Urban Wineries Drawn to Seattle’s Industrial Core.
“We found music was a great way to disarm people. Instead of being intimidated talking about wine, people can talk about music and what they want to listen to. It makes them more comfortable and relaxed, and then we can talk about the wine.” [Via WineEnthusiast]

BACK TO BEER

What was “Musty Ale”?
Sometimes learning about beer is a journey. Case in point: after starting here, move on to here, here, and here. [Via Beer Et Seq]

Turning Left in a Right World — Suarez Family Brewery in Livingston, NY.
A love story that begins at Murray’s Cheese in Greenwich Village. There’s a lot about beer, too. [Via Good Beer Hunting]

IPA, IPA, or Would You Prefer an IPA?
Welcome to 2017. [Via Boak & Bailey’s Beer Blog]

FROM TWITTER

As is often the case, passed on not for the individual tweet but for the conversations. So click on the date associated with each one to see what I’m referring to.

The first is a reminder that the notion we’ll ever move past arguing about what is craft is naive. The second because I don’t trust beer judges who spit (sorry ATJ). And the third, just because.

2 thoughts on “Monday beer links: Stone beer, DNA silliness & that word that’s not going away”

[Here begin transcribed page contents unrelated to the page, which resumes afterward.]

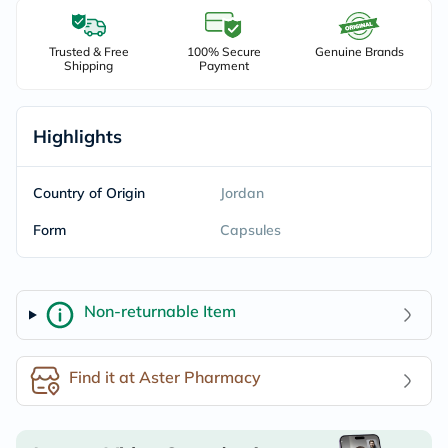
Trusted & Free
100% Secure
Genuine Brands
Shipping
Payment
Highlights
Country of Origin
Jordan
Form
Capsules
Non-returnable Item
Find it at Aster Pharmacy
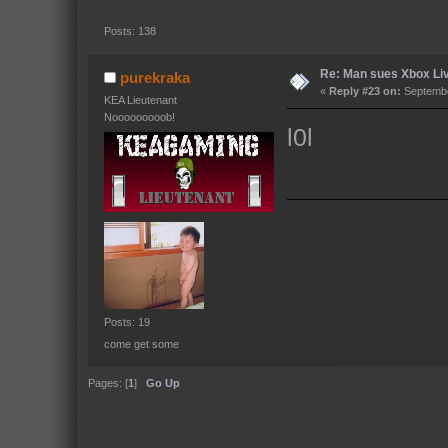
Posts: 138
Re: Man sues Xbox Live
purekraka
«
Reply #23 on:
Septembe
KEA Lieutenant
Nooooooooob!
l0l
Posts: 19
come get some
Pages: [
1
]
Go Up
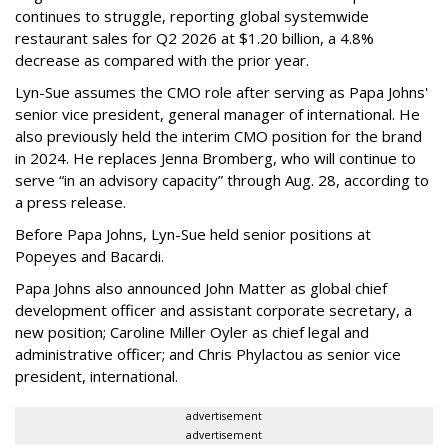
continues to struggle, reporting global systemwide
restaurant sales for Q2 2026 at $1.20 billion, a 4.8%
decrease as compared with the prior year.
Lyn-Sue assumes the CMO role after serving as Papa Johns'
senior vice president, general manager of international. He
also previously held the interim CMO position for the brand
in 2024. He replaces Jenna Bromberg, who will continue to
serve “in an advisory capacity” through Aug. 28, according to
a press release.
Before Papa Johns, Lyn-Sue held senior positions at
Popeyes and Bacardi.
Papa Johns also announced John Matter as global chief
development officer and assistant corporate secretary, a
new position; Caroline Miller Oyler as chief legal and
administrative officer; and Chris Phylactou as senior vice
president, international.
advertisement
advertisement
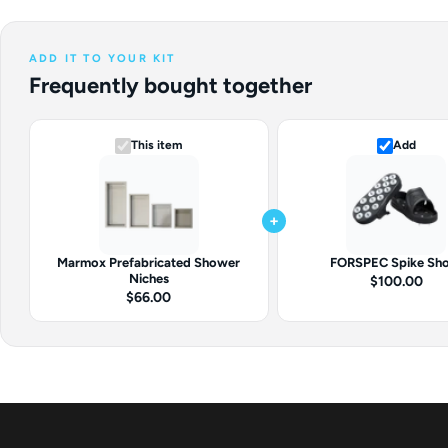
ADD IT TO YOUR KIT
Frequently bought together
This item
Add
+
Marmox Prefabricated Shower
FORSPEC Spike Sh
Niches
$100.00
$66.00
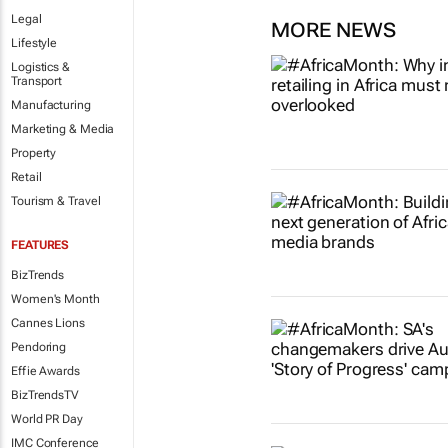
Legal
MORE NEWS
Lifestyle
Logistics &
Transport
Manufacturing
Marketing & Media
Property
Retail
Tourism & Travel
FEATURES
BizTrends
Women's Month
Cannes Lions
Pendoring
Effie Awards
BizTrendsTV
World PR Day
IMC Conference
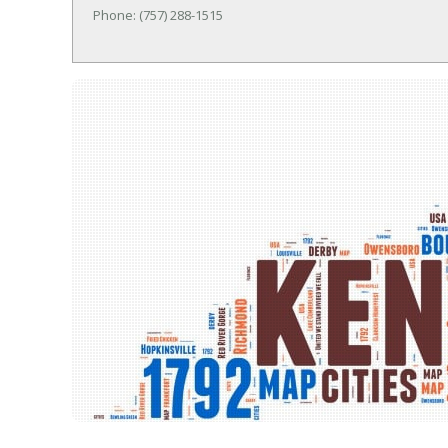
Phone: (757) 288-1515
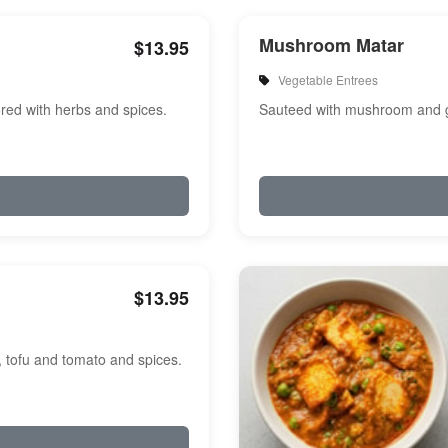
Mushroom Matar
$13.95
Vegetable Entrees
red with herbs and spices.
Sauteed with mushroom and g
$13.95
, tofu and tomato and spices.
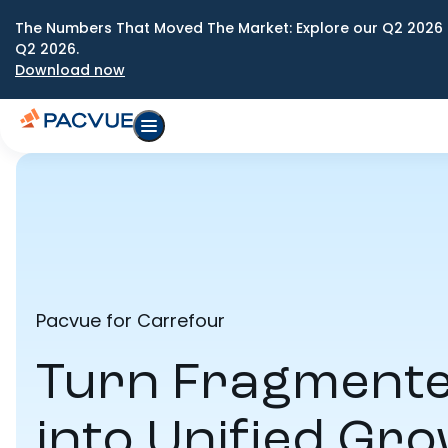
The Numbers That Moved The Market: Explore our Q2 2026 
Q2 2026.
Download now
Pacvue for Carrefour
Turn Fragmente
into Unified Gr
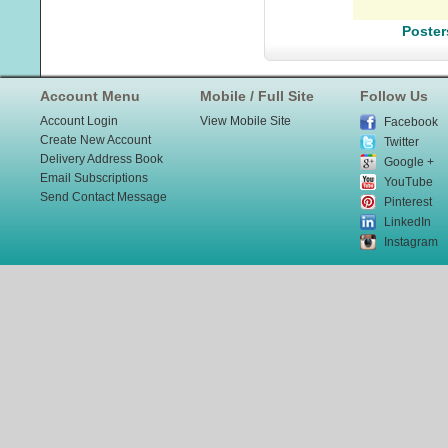
Poster
Account Menu
Mobile / Full Site
Follow Us
Account Login
View Mobile Site
Facebook
Create New Account
Twitter
Delivery Address Book
Google +
Email Subscriptions
YouTube
Send Contact Message
Pinterest
LinkedIn
Instagram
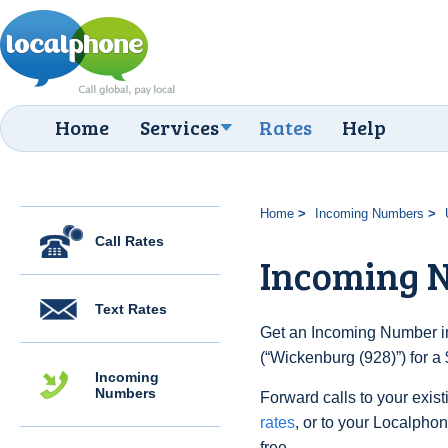
Home
Services
Rates
Help
Home
Incoming Numbers
Call Rates
Incoming N
Text Rates
Get an Incoming Number in
(“Wickenburg (928)”) for a
Incoming
Numbers
Forward calls to your exist
rates
, or to your Localpho
free.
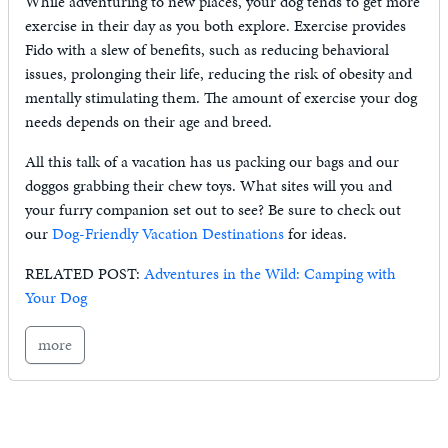
While adventuring to new places, your dog tends to get more
exercise in their day as you both explore. Exercise provides
Fido with a slew of benefits, such as reducing behavioral
issues, prolonging their life, reducing the risk of obesity and
mentally stimulating them. The amount of exercise your dog
needs depends on their age and breed.
All this talk of a vacation has us packing our bags and our
doggos grabbing their chew toys. What sites will you and
your furry companion set out to see? Be sure to check out
our
Dog-Friendly Vacation Destinations
for ideas.
RELATED POST:
Adventures in the Wild: Camping with
Your Dog
more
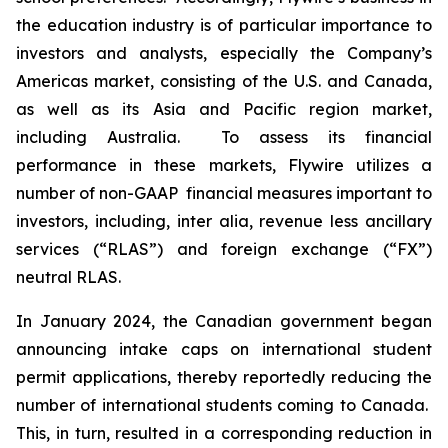
the education industry is of particular importance to
investors and analysts, especially the Company’s
Americas market, consisting of the U.S. and Canada,
as well as its Asia and Pacific region market,
including Australia. To assess its financial
performance in these markets, Flywire utilizes a
number of non-GAAP financial measures important to
investors, including,
inter alia
, revenue less ancillary
services (“RLAS”) and foreign exchange (“FX”)
neutral RLAS.
In January 2024, the Canadian government began
announcing intake caps on international student
permit applications, thereby reportedly reducing the
number of international students coming to Canada.
This, in turn, resulted in a corresponding reduction in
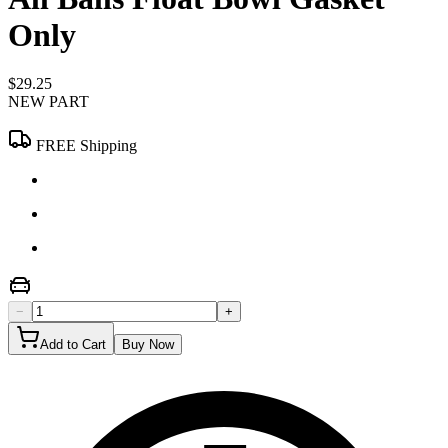
Only
$29.25
NEW PART
FREE Shipping
−
+
Add to Cart
Buy Now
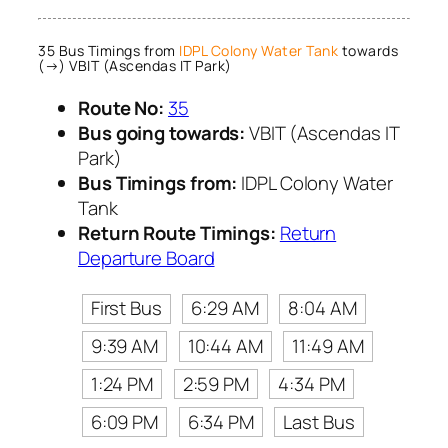
35 Bus Timings from
IDPL Colony Water Tank
towards
(→) VBIT (Ascendas IT Park)
Route No:
35
Bus going towards:
VBIT (Ascendas IT
Park)
Bus Timings from:
IDPL Colony Water
Tank
Return Route Timings:
Return
Departure Board
First Bus
6:29 AM
8:04 AM
9:39 AM
10:44 AM
11:49 AM
1:24 PM
2:59 PM
4:34 PM
6:09 PM
6:34 PM
Last Bus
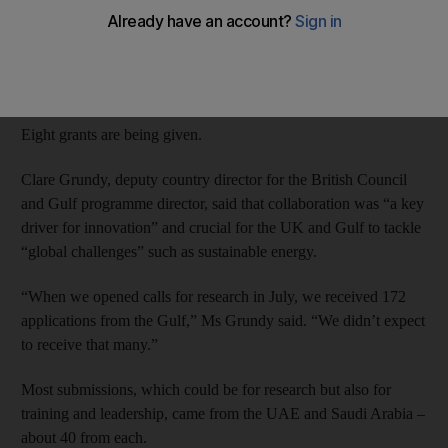
Researchers at Masdar Institute of Science and Technology and
Khalifa University are each receiving Dh1.8m for work on
sustainability, in desalination and algae control.
Eight grants are being given.
Clare Grundy, deputy country director for the British Council
and Gulf programme director, said that collaboration was “a key
driver for innovation” and crucial for the UK and Gulf to tackle
“global challenges” such as sustainable energy.
“When we opened calls for research in July, we received 172
applications from the Gulf,” Ms Grundy said. “We didn’t expect
to receive that many.”
Most submissions, which could be for research but also for
training and leadership, came from the UAE and Saudi Arabia –
about 40 from each.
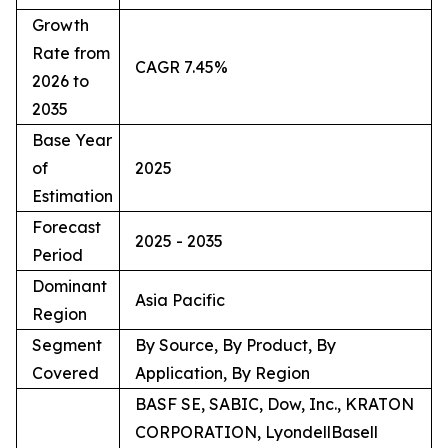
Growth
Rate from
CAGR 7.45%
2026 to
2035
Base Year
of
2025
Estimation
Forecast
2025 - 2035
Period
Dominant
Asia Pacific
Region
Segment
By Source, By Product, By
Covered
Application, By Region
BASF SE, SABIC, Dow, Inc., KRATON
CORPORATION, LyondellBasell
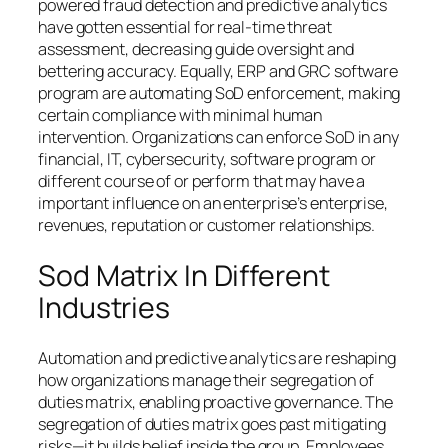
powered fraud detection and predictive analytics
have gotten essential for real-time threat
assessment, decreasing guide oversight and
bettering accuracy. Equally, ERP and GRC software
program are automating SoD enforcement, making
certain compliance with minimal human
intervention. Organizations can enforce SoD in any
financial, IT, cybersecurity, software program or
different course of or perform that may have a
important influence on an enterprise’s enterprise,
revenues, reputation or customer relationships.
Sod Matrix In Different
Industries
Automation and predictive analytics are reshaping
how organizations manage their segregation of
duties matrix, enabling proactive governance. The
segregation of duties matrix goes past mitigating
risks—it builds belief inside the group. Employees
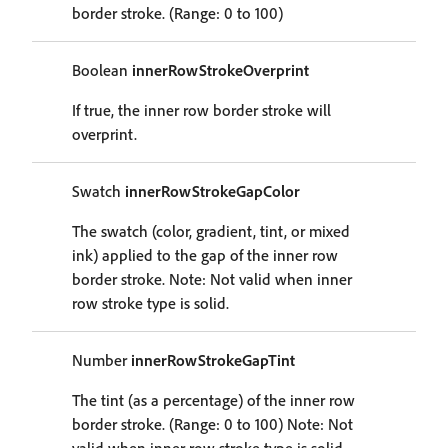
border stroke. (Range: 0 to 100)
Boolean
innerRowStrokeOverprint
If true, the inner row border stroke will
overprint.
Swatch
innerRowStrokeGapColor
The swatch (color, gradient, tint, or mixed
ink) applied to the gap of the inner row
border stroke. Note: Not valid when inner
row stroke type is solid.
Number
innerRowStrokeGapTint
The tint (as a percentage) of the inner row
border stroke. (Range: 0 to 100) Note: Not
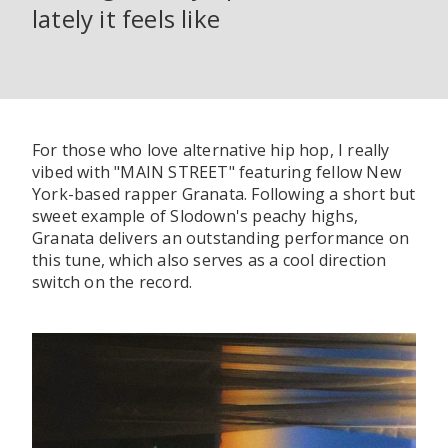
lately it feels like
For those who love alternative hip hop, I really
vibed with "MAIN STREET" featuring fellow New
York-based rapper Granata. Following a short but
sweet example of Slodown's peachy highs,
Granata delivers an outstanding performance on
this tune, which also serves as a cool direction
switch on the record.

  1. As for the second hop hunter article,,,

    I find this not true– “Occasionally, though, Morcol will find the vine has simply picked up and moved a mile or two down the trail—like a family packing up and moving in search of a better neighborhood.”

    I have seen an individual hop plant “sleep” through 2 years of drought and reappear from massive roots in rocky cracks on year 3. Populations of hops may be very distinct and only a mere mile or two apart.

    I find this to be very true– “A bunch of folks getting into amateur hop hunting would be catastrophic” for the plants. Without proper gathering and storage techniques, amateurs could do more harm than good to wild hops.”

    Digging an individual hop plant that grew from seed could be the death nail for that plant. Not all neomexicanus hop plants make rhizomes that are readily separable from the main crown, so attempting to harvest rhizomes from such a plant could kill it.

    As for the first hop hunter article,,,

    “For some reason the hops that grow on the sumac here have a Pinesol-like solvent note to them,” he says. The ones growing on sage next to them have an almost soft melon aroma.”

    These flavor differences are not because the hops are growing near these plants, the flavor differences are because each plant is an individual that grew from seed.

    “And even within a single picking spot, wild hops growing on one bush might taste and smell very different from the ones on the bush next to it.”

    ..because each plant is an individual that grew from seed.